┌─ Passage shown

Are You At Your Partner’s Mercy?

From what I know marriage is still a desired amongst many and it does work on occasion.

I’m not married, but I have parents, who have been together for over 3 decades. From observing them and several other couples, I’ve come to the conclusion that embarking on marriage is a huge leap of faith. You expose your entire self to another person who hopefully will have your back, after all the butterflies of ‘lust’ have fluttered away.

Even at my age and yet unmarried, I know this is not always the case. And I see that it is even more negative than ever before in our times today. Social media is replete with stories of platitudes urging you to look before you leap, and marriages gone wrong; from cheating spouses, to women experiencing abuse, interference from family members, and so on.  A few ‘o je wa ka eng’ heartbreak stories that trended on social media these past few weeks bring this issue to the fore. This prompts us to ask, “Does marriage put you at your partner’s mercy?”

Apparently.

└─
┌─ Records supplied

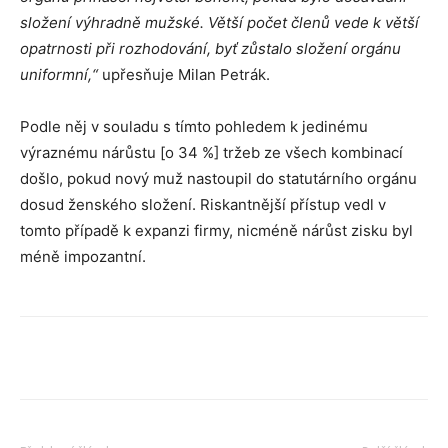
složení výhradně mužské. Větší počet členů vede k větší
opatrnosti při rozhodování, byť zůstalo složení orgánu
uniformní,“
upřesňuje Milan Petrák.
Podle něj v souladu s tímto pohledem k jedinému
výraznému nárůstu [o 34 %] tržeb ze všech kombinací
došlo, pokud nový muž nastoupil do statutárního orgánu
dosud ženského složení. Riskantnější přístup vedl v
tomto případě k expanzi firmy, nicméně nárůst zisku byl
méně impozantní.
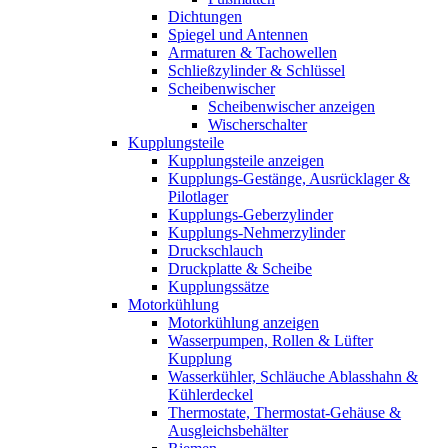
Dichtungen
Spiegel und Antennen
Armaturen & Tachowellen
Schließzylinder & Schlüssel
Scheibenwischer
Scheibenwischer anzeigen
Wischerschalter
Kupplungsteile
Kupplungsteile anzeigen
Kupplungs-Gestänge, Ausrücklager &
Pilotlager
Kupplungs-Geberzylinder
Kupplungs-Nehmerzylinder
Druckschlauch
Druckplatte & Scheibe
Kupplungssätze
Motorkühlung
Motorkühlung anzeigen
Wasserpumpen, Rollen & Lüfter
Kupplung
Wasserkühler, Schläuche Ablasshahn &
Kühlerdeckel
Thermostate, Thermostat-Gehäuse &
Ausgleichsbehälter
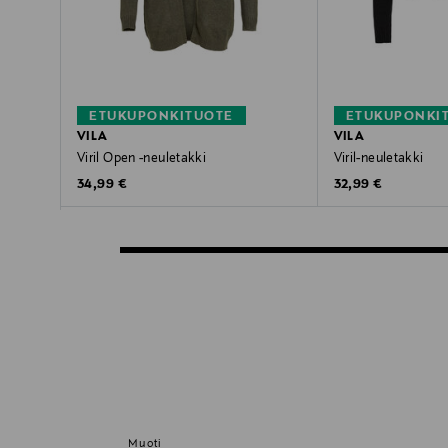
ETUKUPONKITUOTE
ETUKUPONKI
VILA
VILA
Viril Open -neuletakki
Viril-neuletakki
Original Price
Original Price
34,99 €
32,99 €
Muoti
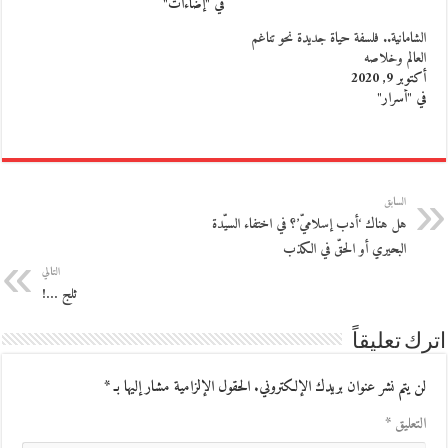
في "إضاءات"
الشامانية.. فلسفة حياة جديدة نحو تناغم
العالم وخلاصه
أكتوبر 9, 2020
في "أسرار"
السابق
هل هناك ‘أدب إسلاميّ’؟ في اختفاء السيّدة
البحيري أو الحقّ في الكذب
التالي
ثلج …!
اترك تعليقاً
لن يتم نشر عنوان بريدك الإلكتروني.
الحقول الإلزامية مشار إليها بـ
*
التعليق
*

└─

**Directions:**
1. Translate this sentence from the post on marriage into Spanish: "You expose your entire self to another person who hopefully will have your back, after all the butterflies of ‘lust’ have fluttered away."
2. In the rows, rewrite the part that runs from the start of the rows through the line containing "méně impozantní.", swapping "složení" for "obsazení" and changing nothing else. Give only those lines and leave out the pictures.

**Your responses:**
1. Te expones por completo ante otra persona que, con suerte, te apoyará cuando todas las mariposas de la "lujuria" se hayan ido volando.

2.
obsazení výhradně mužské. Větší počet členů vede k větší
opatrnosti při rozhodování, byť zůstalo obsazení orgánu
uniformní,“
upřesňuje Milan Petrák.
Podle něj v souladu s tímto pohledem k jedinému
výraznému nárůstu [o 34 %] tržeb ze všech kombinací
došlo, pokud nový muž nastoupil do statutárního orgánu
dosud ženského obsazení. Riskantnější přístup vedl v
tomto případě k expanzi firmy, nicméně nárůst zisku byl
méně impozantní.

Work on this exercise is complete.